▶ TASK
Make an exact copy of the records that follow, with each picture omitted.

▶ GIVEN DATA

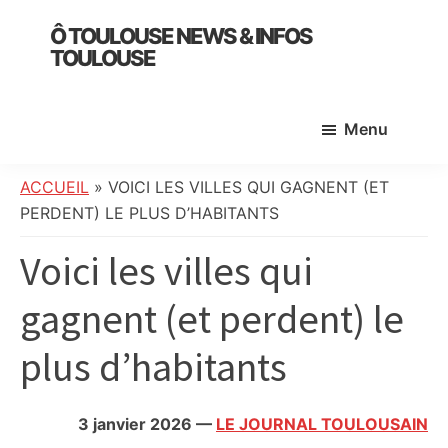
Skip
Skip
Skip
Ô TOULOUSE NEWS & INFOS
to
to
to
TOULOUSE
main
primary
footer
essentiel
content
sidebar
de
Menu
l’actualité
toulousaine
:
ACCUEIL
»
VOICI LES VILLES QUI GAGNENT (ET
info
PERDENT) LE PLUS D’HABITANTS
locale,
Voici les villes qui
société,
culture,
gagnent (et perdent) le
politique,
météo,
plus d’habitants
faits
divers
et
3 janvier 2026
—
LE JOURNAL TOULOUSAIN
initiatives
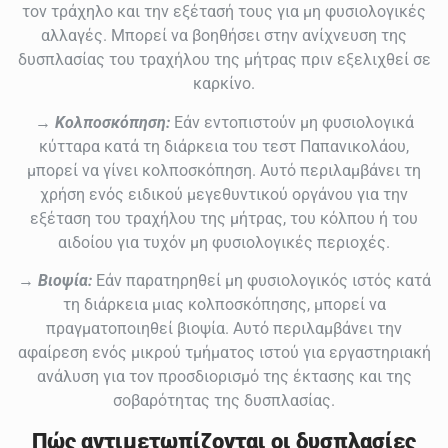
τον τράχηλο και την εξέτασή τους για μη φυσιολογικές
αλλαγές. Μπορεί να βοηθήσει στην ανίχνευση της
δυσπλασίας του τραχήλου της μήτρας πριν εξελιχθεί σε
καρκίνο.
→
Κολποσκόπηση:
Εάν εντοπιστούν μη φυσιολογικά
κύτταρα κατά τη διάρκεια του τεστ Παπανικολάου,
μπορεί να γίνει κολποσκόπηση. Αυτό περιλαμβάνει τη
χρήση ενός ειδικού μεγεθυντικού οργάνου για την
εξέταση του τραχήλου της μήτρας, του κόλπου ή του
αιδοίου για τυχόν μη φυσιολογικές περιοχές.
→
Βιοψία:
Εάν παρατηρηθεί μη φυσιολογικός ιστός κατά
τη διάρκεια μιας κολποσκόπησης, μπορεί να
πραγματοποιηθεί βιοψία. Αυτό περιλαμβάνει την
αφαίρεση ενός μικρού τμήματος ιστού για εργαστηριακή
ανάλυση για τον προσδιορισμό της έκτασης και της
σοβαρότητας της δυσπλασίας.
Πώς αντιμετωπίζονται οι δυσπλασίες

▶ RESPONSE
Skip
Skip
Skip
Ô TOULOUSE NEWS & INFOS
to
to
to
TOULOUSE
main
primary
footer
essentiel
content
sidebar
de
Menu
l’actualité
toulousaine
:
ACCUEIL
»
VOICI LES VILLES QUI GAGNENT (ET
info
PERDENT) LE PLUS D’HABITANTS
locale,
Voici les villes qui
société,
culture,
gagnent (et perdent) le
politique,
météo,
plus d’habitants
faits
divers
et
3 janvier 2026
—
LE JOURNAL TOULOUSAIN
initiatives
τον τράχηλο και την εξέτασή τους για μη φυσιολογικές
αλλαγές. Μπορεί να βοηθήσει στην ανίχνευση της
δυσπλασίας του τραχήλου της μήτρας πριν εξελιχθεί σε
καρκίνο.
→
Κολποσκόπηση:
Εάν εντοπιστούν μη φυσιολογικά
κύτταρα κατά τη διάρκεια του τεστ Παπανικολάου,
μπορεί να γίνει κολποσκόπηση. Αυτό περιλαμβάνει τη
χρήση ενός ειδικού μεγεθυντικού οργάνου για την
εξέταση του τραχήλου της μήτρας, του κόλπου ή του
αιδοίου για τυχόν μη φυσιολογικές περιοχές.
→
Βιοψία:
Εάν παρατηρηθεί μη φυσιολογικός ιστός κατά
τη διάρκεια μιας κολποσκόπησης, μπορεί να
πραγματοποιηθεί βιοψία. Αυτό περιλαμβάνει την
αφαίρεση ενός μικρού τμήματος ιστού για εργαστηριακή
ανάλυση για τον προσδιορισμό της έκτασης και της
σοβαρότητας της δυσπλασίας.
Πώς αντιμετωπίζονται οι δυσπλασίες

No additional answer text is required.